Emran menutup panggilan itu lalu membanting ponselnya ke dinding. Ia bukan salah satu anak yang mewarisi gen pengecut Ferdinant Ang. Emran anak ibunya yang terlahir dari lumpur, yang memulai segalanya dai bawah. Emran seorang pejuang dan petarung, menyerah serta mengalah tak ada dalam kamusnya. Ferdinant sudah menabuh genderang perang maka Emran akan bangkit dan membuat sisa hidup Ferdinant seperti di neraka.

🐇🐇🐇🐇🐇🐇🐇🐇

Gendhis khawatir pada keadaan ibunya yang tak kunjung sembuh dan bila ditanya Munah selalu menjawab ia cuma batuk biasa dan kecapekan makanya membutuhkan istirahat yang banyak. Saat Gendhis menawarkan membawa Munah ke rumah sakit besar, ibunya dengan keras kepala menolak. Makanya di saat genting seperti ini Gendhis menelepon Emran, tapi ponsel pria itu tidak aktif. Suaminya itu juga sudah tiga hari tidak pulang. Ke mana Emran berada? Apa mungkin pria itu punya wanita lain, mengingat Gendhis juga tak mau memenuhi kebutuhan biologisnya. Gendhis menggeleng keras, gagasan tentang pelakor itu gila. Secara umum Gendhis Cuma istri siri, tak berhak marah apalagi cemburu. Mungkin di luar sana Emran bertemu wanita idaman yang cocok untuk dijadikan istri sah. Membayangkan masalah itu Gendhis rasanya ingin menangis tapi Munah memanggilnya untuk mengambilkannya air minum.

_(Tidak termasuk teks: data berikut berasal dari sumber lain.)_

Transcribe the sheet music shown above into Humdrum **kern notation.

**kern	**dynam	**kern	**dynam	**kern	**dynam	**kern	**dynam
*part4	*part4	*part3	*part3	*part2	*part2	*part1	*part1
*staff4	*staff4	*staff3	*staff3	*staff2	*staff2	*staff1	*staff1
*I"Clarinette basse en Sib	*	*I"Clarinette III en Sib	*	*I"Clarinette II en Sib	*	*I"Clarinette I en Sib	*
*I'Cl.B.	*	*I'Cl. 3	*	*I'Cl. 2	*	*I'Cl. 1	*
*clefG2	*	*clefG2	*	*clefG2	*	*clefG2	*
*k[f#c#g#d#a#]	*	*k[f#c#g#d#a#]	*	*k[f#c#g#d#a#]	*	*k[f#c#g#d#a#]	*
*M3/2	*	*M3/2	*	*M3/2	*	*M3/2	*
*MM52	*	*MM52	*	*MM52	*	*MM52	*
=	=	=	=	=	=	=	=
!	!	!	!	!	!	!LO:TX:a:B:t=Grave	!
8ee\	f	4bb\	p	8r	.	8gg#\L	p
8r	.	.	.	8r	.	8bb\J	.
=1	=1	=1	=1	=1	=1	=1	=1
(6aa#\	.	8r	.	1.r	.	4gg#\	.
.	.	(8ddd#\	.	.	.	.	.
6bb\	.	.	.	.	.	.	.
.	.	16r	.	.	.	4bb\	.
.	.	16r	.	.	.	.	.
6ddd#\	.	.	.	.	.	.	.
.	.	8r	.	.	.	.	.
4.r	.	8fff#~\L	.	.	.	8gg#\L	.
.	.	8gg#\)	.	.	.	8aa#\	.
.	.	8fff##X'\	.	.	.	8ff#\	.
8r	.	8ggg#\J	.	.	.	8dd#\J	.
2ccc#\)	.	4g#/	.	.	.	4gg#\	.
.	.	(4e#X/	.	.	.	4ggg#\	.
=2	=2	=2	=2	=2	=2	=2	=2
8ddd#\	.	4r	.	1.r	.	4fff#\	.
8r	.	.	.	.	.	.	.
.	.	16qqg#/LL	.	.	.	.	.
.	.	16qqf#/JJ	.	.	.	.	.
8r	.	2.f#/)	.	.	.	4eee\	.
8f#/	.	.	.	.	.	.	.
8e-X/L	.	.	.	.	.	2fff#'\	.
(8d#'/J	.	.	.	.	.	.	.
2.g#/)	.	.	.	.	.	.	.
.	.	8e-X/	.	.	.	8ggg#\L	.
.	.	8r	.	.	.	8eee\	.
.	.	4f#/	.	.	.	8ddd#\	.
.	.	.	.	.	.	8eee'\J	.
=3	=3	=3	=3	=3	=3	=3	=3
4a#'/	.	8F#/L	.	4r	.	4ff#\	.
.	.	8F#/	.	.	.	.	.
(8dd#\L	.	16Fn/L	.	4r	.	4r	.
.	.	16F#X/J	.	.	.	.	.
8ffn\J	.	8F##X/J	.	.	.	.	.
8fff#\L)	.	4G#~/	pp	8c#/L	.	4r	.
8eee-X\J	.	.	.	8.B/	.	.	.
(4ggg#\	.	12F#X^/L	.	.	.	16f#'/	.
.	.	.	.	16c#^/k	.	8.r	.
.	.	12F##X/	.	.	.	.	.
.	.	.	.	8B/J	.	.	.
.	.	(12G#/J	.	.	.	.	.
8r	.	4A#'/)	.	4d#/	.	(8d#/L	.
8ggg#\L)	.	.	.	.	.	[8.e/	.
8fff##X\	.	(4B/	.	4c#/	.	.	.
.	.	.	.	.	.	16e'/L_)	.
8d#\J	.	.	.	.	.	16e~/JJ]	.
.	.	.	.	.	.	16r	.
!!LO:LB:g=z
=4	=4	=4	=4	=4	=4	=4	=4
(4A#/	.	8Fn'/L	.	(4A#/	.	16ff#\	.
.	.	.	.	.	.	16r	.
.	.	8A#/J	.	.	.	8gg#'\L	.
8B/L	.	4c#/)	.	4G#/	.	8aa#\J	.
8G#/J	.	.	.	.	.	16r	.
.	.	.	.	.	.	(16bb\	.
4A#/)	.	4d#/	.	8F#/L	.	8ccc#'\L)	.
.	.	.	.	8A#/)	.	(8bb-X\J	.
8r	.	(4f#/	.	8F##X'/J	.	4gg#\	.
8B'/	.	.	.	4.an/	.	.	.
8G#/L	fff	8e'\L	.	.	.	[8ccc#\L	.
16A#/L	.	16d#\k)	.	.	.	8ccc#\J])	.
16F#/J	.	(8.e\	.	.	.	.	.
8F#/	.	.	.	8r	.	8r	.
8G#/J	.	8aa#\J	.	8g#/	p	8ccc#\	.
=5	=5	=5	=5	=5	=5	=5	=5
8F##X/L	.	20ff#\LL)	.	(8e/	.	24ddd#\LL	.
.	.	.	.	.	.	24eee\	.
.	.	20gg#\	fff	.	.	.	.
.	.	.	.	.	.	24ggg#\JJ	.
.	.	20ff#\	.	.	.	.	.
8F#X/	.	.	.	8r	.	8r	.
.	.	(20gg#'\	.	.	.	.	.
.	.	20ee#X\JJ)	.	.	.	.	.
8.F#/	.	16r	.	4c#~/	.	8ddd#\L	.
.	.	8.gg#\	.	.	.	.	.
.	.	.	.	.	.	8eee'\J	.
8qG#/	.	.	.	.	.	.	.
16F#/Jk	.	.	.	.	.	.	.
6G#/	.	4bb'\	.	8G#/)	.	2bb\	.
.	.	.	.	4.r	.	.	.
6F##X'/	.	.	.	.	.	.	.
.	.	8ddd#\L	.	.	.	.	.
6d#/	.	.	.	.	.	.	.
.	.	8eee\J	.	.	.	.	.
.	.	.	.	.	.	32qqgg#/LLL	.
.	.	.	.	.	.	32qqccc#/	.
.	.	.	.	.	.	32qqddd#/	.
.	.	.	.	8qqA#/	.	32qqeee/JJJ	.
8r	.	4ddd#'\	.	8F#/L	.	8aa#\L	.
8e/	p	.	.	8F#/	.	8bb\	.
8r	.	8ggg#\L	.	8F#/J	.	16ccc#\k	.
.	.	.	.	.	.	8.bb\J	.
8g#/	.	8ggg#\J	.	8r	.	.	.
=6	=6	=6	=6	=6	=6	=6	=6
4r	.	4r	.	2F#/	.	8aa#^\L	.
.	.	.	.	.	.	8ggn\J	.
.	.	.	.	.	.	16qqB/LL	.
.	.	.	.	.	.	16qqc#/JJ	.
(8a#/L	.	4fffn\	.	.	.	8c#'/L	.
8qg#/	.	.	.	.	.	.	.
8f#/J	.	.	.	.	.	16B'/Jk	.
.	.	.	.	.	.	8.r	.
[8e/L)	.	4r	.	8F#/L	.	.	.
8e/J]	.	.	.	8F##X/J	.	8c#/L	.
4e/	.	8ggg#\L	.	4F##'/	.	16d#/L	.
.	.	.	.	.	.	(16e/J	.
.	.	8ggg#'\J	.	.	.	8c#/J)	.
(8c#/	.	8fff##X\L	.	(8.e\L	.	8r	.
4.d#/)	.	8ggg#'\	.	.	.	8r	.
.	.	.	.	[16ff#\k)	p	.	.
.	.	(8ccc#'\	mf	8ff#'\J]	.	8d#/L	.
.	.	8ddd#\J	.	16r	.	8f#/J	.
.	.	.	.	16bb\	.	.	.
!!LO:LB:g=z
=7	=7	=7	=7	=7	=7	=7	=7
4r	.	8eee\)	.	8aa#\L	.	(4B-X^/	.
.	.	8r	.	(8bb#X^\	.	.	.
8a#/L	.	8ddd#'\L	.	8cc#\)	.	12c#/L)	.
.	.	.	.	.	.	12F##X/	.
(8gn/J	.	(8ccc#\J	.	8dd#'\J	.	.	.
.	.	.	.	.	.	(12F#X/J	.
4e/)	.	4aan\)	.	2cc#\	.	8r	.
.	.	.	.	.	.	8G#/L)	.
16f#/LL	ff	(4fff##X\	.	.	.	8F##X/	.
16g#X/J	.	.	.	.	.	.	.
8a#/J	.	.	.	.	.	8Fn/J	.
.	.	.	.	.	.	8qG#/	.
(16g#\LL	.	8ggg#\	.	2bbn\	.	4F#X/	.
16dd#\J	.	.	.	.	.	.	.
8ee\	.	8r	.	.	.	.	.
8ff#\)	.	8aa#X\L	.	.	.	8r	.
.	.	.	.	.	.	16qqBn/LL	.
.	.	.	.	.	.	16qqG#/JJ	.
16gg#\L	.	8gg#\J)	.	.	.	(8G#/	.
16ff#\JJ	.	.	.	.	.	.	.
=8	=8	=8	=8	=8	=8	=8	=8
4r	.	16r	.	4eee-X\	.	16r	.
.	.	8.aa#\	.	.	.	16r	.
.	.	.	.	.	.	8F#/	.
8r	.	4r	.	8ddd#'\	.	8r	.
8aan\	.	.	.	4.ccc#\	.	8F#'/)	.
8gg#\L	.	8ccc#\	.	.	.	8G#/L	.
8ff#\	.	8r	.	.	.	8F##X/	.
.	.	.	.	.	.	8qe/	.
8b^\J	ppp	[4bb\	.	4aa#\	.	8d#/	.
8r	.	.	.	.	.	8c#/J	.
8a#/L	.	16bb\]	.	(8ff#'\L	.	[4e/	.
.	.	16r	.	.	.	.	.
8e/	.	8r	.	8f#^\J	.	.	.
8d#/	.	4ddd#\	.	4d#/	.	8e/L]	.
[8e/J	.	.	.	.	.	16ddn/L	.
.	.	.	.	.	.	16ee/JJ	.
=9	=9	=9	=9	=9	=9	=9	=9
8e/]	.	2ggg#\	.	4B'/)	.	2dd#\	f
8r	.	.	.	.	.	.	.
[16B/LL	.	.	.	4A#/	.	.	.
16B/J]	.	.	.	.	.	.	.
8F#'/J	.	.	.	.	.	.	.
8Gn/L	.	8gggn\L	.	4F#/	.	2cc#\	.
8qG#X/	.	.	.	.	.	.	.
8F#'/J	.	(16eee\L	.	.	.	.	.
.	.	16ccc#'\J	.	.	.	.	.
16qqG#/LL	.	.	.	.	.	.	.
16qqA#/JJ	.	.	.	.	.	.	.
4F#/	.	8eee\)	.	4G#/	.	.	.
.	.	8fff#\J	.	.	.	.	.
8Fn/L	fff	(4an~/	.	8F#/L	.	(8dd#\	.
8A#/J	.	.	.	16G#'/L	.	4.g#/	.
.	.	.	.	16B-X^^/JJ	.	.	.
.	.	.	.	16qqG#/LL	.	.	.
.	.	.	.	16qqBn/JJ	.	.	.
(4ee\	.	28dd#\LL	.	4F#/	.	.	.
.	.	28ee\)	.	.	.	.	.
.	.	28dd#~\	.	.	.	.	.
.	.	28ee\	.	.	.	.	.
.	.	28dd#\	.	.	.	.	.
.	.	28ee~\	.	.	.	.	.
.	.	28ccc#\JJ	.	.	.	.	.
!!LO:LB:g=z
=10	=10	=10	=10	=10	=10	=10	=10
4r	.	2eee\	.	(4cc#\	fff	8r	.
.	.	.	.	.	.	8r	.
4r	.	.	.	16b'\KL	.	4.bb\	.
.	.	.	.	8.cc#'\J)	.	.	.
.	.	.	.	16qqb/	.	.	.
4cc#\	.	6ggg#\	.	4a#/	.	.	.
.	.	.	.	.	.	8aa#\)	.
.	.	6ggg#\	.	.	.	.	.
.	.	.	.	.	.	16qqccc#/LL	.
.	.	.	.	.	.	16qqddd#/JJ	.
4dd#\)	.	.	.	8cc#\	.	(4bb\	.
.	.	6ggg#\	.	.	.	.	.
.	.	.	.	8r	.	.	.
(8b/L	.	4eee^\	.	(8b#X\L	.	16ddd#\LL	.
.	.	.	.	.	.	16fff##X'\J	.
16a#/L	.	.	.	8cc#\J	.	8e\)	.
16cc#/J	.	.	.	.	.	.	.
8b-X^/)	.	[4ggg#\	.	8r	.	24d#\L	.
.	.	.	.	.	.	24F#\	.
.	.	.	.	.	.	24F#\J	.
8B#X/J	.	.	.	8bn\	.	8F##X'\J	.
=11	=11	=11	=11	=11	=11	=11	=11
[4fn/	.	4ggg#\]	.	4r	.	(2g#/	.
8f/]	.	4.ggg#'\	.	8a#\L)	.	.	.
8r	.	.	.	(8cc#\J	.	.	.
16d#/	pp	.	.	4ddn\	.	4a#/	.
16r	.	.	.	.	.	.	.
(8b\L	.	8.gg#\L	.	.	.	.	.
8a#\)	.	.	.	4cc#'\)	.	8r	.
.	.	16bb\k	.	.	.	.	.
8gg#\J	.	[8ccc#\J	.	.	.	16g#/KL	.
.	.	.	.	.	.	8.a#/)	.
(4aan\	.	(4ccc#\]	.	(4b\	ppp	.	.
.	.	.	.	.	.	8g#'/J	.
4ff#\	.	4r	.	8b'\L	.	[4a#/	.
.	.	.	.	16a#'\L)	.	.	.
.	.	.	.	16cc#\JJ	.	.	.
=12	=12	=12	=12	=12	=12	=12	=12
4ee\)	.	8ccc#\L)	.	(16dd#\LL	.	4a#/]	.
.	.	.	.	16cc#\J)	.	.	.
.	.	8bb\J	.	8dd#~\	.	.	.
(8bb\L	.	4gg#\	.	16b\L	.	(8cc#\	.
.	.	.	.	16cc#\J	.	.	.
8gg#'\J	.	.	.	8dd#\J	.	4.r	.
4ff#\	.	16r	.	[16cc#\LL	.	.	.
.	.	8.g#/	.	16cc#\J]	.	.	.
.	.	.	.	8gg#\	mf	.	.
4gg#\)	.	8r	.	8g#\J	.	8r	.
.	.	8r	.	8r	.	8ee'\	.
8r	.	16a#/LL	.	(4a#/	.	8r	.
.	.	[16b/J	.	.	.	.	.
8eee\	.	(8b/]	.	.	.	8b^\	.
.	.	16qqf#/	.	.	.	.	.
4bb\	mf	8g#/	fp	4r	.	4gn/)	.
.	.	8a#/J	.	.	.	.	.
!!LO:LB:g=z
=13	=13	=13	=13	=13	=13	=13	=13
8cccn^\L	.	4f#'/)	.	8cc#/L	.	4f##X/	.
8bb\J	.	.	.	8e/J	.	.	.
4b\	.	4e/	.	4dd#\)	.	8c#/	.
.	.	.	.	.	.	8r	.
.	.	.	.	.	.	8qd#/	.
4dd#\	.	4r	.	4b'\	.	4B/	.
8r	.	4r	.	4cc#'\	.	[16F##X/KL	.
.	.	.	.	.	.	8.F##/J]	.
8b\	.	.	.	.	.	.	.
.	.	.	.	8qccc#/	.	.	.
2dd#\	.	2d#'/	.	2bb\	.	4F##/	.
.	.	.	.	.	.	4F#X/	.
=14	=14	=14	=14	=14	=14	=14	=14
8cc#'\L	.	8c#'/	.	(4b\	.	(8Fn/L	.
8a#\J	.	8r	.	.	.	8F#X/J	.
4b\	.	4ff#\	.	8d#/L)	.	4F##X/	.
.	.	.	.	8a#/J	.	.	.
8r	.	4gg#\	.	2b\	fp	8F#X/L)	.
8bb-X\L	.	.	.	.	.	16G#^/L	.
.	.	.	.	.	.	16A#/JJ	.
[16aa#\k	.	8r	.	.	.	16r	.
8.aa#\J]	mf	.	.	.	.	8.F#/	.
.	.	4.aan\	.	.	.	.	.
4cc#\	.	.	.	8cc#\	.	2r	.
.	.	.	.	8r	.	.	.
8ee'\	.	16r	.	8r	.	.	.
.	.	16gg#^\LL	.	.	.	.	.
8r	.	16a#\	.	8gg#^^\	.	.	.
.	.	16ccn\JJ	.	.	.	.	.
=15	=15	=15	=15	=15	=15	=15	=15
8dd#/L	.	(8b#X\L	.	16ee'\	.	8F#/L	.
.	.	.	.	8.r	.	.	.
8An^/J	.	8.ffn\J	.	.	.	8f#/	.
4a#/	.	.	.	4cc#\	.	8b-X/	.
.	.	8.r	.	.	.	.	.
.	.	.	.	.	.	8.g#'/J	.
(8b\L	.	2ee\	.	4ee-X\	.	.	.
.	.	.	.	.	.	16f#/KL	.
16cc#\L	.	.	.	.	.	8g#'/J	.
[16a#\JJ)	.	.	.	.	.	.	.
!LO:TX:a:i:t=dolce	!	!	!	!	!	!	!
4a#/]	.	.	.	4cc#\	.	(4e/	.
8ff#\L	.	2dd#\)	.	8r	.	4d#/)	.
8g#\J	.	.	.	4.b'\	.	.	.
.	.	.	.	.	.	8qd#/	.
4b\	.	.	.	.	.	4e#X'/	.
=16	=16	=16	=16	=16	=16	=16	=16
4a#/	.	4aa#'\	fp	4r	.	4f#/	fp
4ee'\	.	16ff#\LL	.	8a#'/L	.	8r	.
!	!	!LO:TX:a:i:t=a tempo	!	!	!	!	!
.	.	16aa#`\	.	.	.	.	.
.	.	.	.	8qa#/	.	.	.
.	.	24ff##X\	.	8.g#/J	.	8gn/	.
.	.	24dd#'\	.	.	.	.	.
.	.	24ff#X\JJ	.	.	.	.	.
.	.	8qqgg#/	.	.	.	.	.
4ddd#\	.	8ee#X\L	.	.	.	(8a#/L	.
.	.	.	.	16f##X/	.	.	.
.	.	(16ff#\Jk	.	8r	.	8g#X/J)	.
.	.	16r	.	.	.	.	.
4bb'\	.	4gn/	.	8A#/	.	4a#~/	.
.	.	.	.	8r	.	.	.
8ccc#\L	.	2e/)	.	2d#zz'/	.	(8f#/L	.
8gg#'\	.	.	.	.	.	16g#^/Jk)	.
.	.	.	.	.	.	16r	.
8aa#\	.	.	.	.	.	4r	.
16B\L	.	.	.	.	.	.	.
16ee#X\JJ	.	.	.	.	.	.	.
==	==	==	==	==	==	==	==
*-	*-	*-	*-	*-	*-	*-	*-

Emran tidak tidur beberapa hari ini, pikirannya lelah dan tubuhnya lelah. Panggilan kantor polisi bisa diselesaikan dengan mudah, ijin usahanya bisa dirundingkan tapi memulai bisnisnya dari awal membuat kepalanya hampir pecah. Mobilnya telah digadaikan, arena gelanggang juga telah ia jaminkan ke Bank. Kali ini apa yang tersisa darinya? Apakah rumah ibunya juga akan ikut dijual. Dia juga baru ingat meninggalkan Gendhis tanpa kabar.

“Hallo?” Emran berinisiatif menghubungi Gendhis melalui telepon kantor tapi bukannya Gendhis menjawabnya dengan nada ceria, istrinya itu malah menangis.

“Abang di mana? Abang ke mana saja, kok aku hubungi gak bisa.”

“Kamu kenapa?”

“Bang ibu ada di rumah sakit, ibu sakit parah.”

Emran memejamkan mata lalu memijit pelipisnya. Masalahnya datang secara bertubi-tubi. Usahanya terguncang dan sekarang mertuanya berada di rumah sakit. Di saat seperti ini ia jadi ingat Tuhan, Emran berharap Tuhan mau memberinya sedikit kasih sayang dan rahmatnya. Jangan tambah beban hidupnya tatkala ia sedang ebrada di titik terbawah.